- Creation date: 1601
- Created by: Wanli Emperor
- Peerage: 1st-rank princely peerage for imperial son of Ming Dynasty
- First holder: Zhu Changxun, Prince Zhong
- Last holder: Zhu Yousong (the 2nd prince)
- Status: Extinct
- Extinction date: 1644 (absorbed into the crown)
- Seat: Luoyang

= Prince of Fu (Ming dynasty) =

Ming era peerage

Prince of Fu (福王), was a first-rank princely peerage used during the Ming dynasty, this peerage title was created by Wanli Emperor. The first Prince of Fu was Zhu Changxun, 3rd son of Wanli Emperor. This peerage had 2 cadet commandery princely peerages, all of these second-rank peerages had not inherited. The first Southern Ming emperor, Zhu Yousong (Hongguang Emperor) was the last title holder of this peerage.

==Generation name / poem==
As members of this peerage was descentants of Yongle Emperor, their generation poem was:-

"Gao Zhan Qi Jian You, Hou Zai Yi Chang You. Ci He Yi Bo Zhong, Jian Jing Di Xian You"
高瞻祁見祐，厚載翊常由。慈和怡伯仲，簡靖迪先猷

This peerage used the poem until You (由) generation.

==Members==

- Zhu Changxun (1st), Wanli Emperor's 3rd son. He granted and held the title of Prince of Fu in 1601. He took his fief in 1614. He was killed in 1641. Full posthumous name: Prince Zhong of Fu (福忠王)
  - 1st son: Zhu Yousong (2nd), initially held the title of a commandery prince under the title Comm. Prince of Dechang (德昌郡王). He succeeded and held the title of Prince of Fu from 1643 to 1644. He ascended the throne in 1644 as Southern Ming emperor in 1644.
  - 2nd son: Zhu Youju (朱由榘; born 26 Jul 1609), held the title of a commandery prince under the title Comm.

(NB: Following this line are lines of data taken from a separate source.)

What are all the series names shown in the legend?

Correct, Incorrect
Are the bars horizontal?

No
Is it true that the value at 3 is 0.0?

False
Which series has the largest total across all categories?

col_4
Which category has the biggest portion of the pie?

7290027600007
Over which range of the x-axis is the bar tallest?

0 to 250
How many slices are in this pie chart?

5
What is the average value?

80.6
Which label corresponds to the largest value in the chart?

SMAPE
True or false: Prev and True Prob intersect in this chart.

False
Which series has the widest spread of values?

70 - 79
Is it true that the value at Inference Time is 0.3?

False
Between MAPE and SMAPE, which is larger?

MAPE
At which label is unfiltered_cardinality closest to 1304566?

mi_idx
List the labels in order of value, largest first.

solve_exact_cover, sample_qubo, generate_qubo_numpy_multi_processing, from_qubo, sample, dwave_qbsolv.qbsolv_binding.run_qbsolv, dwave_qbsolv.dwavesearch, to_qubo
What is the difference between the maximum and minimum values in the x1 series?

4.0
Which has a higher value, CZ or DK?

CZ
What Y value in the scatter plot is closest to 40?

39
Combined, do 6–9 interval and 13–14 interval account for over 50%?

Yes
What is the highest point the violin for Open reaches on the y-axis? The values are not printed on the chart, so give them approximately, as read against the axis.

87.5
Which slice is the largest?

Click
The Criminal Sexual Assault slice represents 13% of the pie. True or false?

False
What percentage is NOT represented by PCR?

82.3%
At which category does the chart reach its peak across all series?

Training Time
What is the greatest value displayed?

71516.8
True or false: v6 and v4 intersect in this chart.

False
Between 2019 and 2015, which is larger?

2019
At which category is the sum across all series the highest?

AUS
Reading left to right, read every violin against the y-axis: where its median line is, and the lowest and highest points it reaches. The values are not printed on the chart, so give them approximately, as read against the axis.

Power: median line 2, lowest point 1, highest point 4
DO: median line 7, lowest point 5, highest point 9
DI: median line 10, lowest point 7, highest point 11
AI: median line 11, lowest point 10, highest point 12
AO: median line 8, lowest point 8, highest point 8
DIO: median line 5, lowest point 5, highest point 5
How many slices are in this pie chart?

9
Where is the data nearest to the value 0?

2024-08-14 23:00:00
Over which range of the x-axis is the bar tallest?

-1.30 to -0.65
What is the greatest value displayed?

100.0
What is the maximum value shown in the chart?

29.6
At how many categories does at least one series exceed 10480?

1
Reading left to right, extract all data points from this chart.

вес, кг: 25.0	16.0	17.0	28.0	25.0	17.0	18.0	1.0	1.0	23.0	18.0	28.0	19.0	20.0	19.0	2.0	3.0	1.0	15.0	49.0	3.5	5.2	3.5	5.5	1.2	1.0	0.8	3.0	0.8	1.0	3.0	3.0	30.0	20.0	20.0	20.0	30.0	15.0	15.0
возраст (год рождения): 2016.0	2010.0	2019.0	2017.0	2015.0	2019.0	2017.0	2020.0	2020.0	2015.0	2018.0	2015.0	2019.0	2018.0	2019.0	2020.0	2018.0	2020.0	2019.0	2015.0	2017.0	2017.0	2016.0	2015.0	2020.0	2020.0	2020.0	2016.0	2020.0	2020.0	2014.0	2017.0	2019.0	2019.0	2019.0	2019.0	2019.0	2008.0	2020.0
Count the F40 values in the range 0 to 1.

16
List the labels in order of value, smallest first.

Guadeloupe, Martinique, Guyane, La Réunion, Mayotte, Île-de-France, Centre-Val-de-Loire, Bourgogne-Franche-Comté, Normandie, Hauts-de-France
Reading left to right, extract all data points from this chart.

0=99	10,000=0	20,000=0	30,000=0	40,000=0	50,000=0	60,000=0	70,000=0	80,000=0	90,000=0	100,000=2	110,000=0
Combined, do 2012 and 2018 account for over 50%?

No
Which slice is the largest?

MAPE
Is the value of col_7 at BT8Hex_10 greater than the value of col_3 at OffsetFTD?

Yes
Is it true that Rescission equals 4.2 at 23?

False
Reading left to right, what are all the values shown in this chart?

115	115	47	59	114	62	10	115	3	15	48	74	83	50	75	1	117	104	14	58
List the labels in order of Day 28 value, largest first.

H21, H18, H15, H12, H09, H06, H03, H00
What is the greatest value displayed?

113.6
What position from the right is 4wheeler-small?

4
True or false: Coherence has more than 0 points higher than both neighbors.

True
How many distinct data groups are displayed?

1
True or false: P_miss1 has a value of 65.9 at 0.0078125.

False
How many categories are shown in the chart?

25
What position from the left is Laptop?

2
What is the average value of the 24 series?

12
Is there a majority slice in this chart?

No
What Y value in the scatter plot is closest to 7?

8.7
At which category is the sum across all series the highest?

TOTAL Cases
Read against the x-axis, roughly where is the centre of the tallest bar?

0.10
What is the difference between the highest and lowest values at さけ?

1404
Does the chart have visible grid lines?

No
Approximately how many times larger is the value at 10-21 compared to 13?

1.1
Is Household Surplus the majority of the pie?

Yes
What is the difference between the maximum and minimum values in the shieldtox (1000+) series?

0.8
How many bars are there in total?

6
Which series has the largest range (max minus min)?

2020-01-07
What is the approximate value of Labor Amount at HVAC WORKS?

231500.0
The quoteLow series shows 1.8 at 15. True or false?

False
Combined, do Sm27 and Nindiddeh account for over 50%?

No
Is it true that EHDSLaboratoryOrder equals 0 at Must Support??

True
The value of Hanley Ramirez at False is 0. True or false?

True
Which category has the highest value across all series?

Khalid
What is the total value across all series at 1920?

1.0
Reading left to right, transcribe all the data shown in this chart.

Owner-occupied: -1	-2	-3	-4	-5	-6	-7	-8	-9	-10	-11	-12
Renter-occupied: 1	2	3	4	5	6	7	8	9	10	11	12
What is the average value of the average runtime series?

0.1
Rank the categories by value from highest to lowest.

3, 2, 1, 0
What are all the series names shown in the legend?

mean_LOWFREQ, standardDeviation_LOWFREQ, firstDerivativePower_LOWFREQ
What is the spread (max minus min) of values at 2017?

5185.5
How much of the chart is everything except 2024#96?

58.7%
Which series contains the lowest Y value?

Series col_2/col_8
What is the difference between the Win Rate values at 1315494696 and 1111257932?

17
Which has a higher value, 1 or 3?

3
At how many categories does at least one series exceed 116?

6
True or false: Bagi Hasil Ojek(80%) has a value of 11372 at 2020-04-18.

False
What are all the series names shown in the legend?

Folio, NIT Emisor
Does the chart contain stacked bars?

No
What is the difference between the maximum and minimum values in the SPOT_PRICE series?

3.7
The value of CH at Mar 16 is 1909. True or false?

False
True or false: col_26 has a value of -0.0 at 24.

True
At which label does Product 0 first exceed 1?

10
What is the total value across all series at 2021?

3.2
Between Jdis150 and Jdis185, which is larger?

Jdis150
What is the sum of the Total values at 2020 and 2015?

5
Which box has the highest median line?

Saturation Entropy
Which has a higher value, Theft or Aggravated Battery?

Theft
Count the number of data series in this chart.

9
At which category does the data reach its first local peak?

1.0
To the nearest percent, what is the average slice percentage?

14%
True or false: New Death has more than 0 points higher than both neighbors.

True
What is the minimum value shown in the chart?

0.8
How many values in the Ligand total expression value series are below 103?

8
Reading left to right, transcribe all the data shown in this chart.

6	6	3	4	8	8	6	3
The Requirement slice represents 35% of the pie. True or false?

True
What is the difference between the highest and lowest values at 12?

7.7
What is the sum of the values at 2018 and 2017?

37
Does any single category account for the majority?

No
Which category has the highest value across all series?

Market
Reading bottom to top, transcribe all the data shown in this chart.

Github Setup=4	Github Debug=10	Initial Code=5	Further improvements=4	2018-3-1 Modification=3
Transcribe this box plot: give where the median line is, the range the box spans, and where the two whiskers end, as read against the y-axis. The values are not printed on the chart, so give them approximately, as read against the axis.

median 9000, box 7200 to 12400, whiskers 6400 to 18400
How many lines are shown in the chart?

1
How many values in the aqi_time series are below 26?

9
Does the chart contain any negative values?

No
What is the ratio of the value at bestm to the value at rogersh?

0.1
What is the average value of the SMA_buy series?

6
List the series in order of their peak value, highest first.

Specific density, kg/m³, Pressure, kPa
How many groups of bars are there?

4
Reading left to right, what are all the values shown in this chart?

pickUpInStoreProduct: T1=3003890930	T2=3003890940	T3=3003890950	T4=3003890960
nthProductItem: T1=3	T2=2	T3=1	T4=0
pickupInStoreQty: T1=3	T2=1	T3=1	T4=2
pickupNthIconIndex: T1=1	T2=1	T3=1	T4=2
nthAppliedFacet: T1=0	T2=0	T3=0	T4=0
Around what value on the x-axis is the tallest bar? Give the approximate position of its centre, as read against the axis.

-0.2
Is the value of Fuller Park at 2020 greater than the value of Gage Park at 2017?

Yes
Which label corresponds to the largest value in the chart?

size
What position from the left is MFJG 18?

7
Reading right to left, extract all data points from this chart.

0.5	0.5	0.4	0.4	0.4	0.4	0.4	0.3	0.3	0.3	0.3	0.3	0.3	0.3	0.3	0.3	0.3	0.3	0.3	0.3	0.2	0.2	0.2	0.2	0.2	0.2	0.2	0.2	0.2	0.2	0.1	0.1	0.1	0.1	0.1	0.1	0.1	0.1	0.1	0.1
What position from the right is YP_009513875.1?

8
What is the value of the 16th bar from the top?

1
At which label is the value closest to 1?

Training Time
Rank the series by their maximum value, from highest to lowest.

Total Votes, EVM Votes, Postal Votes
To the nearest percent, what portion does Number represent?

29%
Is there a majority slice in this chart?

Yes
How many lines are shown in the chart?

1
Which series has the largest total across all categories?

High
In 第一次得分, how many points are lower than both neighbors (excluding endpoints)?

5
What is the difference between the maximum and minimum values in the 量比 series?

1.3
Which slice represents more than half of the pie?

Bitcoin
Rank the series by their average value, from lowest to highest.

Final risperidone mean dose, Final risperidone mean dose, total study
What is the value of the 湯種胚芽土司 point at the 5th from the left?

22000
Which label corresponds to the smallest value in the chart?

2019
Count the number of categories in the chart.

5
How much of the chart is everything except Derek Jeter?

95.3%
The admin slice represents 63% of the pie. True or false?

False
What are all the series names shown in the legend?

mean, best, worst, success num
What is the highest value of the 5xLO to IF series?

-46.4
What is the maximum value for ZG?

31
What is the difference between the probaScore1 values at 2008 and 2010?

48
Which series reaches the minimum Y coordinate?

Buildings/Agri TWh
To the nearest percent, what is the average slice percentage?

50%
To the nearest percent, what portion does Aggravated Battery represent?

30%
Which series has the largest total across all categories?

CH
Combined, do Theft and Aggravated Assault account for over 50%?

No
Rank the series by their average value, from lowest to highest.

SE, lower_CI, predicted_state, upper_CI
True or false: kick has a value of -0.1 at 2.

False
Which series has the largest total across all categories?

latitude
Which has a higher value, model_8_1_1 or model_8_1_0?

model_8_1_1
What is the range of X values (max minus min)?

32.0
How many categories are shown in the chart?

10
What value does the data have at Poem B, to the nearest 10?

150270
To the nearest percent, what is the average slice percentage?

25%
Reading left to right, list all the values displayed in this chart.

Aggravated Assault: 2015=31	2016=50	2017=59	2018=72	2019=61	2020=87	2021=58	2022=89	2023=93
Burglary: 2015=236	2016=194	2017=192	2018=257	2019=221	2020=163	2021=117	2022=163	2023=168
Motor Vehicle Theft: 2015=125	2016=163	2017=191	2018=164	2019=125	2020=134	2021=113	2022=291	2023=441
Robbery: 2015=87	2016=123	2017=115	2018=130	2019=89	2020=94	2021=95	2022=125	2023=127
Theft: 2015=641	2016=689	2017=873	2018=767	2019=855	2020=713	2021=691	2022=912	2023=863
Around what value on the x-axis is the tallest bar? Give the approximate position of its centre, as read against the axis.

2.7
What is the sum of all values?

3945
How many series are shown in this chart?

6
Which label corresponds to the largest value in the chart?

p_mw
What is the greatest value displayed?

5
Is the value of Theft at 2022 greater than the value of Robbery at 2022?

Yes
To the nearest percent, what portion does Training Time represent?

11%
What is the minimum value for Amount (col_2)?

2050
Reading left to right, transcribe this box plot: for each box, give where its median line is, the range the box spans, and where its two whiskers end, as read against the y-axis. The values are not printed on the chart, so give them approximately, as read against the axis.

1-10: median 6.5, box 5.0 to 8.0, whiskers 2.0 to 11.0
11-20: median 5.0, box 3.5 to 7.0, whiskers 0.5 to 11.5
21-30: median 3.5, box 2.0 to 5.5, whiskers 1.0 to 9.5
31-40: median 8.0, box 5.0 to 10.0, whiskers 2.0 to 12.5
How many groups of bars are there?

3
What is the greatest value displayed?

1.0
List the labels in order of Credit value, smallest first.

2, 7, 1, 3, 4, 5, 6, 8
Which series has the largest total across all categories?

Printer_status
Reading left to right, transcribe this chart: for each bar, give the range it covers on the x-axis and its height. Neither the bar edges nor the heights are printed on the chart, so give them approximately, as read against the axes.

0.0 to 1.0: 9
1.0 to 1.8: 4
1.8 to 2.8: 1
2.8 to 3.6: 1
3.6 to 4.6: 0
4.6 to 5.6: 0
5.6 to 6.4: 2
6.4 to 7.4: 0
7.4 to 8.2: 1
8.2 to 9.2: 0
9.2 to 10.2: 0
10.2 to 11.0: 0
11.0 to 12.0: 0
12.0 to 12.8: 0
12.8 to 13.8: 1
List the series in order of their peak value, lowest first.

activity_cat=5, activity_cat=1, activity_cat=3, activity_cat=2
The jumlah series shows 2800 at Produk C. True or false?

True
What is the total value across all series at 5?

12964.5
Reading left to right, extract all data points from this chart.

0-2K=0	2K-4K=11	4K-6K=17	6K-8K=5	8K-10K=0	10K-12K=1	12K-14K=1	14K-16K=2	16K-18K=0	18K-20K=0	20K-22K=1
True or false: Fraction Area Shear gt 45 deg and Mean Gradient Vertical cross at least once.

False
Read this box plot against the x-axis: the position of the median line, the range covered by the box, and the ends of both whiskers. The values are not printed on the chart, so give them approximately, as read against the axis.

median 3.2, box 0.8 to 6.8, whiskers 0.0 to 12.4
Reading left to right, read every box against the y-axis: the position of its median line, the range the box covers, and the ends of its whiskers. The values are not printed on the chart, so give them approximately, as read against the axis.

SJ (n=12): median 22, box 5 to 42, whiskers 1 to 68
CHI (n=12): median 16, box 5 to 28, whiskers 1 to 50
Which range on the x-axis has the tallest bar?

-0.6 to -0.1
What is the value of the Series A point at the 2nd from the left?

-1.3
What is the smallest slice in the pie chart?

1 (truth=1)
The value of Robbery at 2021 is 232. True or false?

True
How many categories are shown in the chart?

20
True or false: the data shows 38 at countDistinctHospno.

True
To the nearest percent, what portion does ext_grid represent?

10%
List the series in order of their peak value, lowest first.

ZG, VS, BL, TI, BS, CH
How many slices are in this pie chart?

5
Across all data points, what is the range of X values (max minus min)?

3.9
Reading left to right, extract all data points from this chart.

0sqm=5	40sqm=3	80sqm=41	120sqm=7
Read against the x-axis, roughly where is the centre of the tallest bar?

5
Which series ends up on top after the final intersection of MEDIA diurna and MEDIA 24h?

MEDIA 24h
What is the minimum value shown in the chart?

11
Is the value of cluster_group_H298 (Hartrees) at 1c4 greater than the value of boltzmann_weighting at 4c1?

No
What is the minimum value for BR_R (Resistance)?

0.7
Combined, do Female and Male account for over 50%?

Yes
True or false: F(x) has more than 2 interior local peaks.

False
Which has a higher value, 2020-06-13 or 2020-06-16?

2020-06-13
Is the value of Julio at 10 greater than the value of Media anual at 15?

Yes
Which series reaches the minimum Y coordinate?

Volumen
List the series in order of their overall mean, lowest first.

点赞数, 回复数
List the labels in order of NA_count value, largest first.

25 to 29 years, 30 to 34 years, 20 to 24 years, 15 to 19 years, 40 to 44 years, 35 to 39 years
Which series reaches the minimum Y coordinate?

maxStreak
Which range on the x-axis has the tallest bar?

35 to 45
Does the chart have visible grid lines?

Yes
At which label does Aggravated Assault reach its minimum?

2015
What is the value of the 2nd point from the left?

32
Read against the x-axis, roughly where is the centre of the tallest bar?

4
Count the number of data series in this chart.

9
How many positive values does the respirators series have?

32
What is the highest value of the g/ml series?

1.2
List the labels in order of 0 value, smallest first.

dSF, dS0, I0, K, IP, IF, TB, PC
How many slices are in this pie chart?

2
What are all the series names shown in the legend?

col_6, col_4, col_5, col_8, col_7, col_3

Prince Yingshang (潁上郡王) from 1617 to 1643. He was posthumously bestowed under the posthumous title ""Prince Chong of Ying" (潁沖王).
  - 3rd son: Zhu Youhua (朱由樺), he held the title of his eldest brother, Comm. Prince of Dechang. He was posthumously bestowed under the title "Prince Huai of De" (德懷王).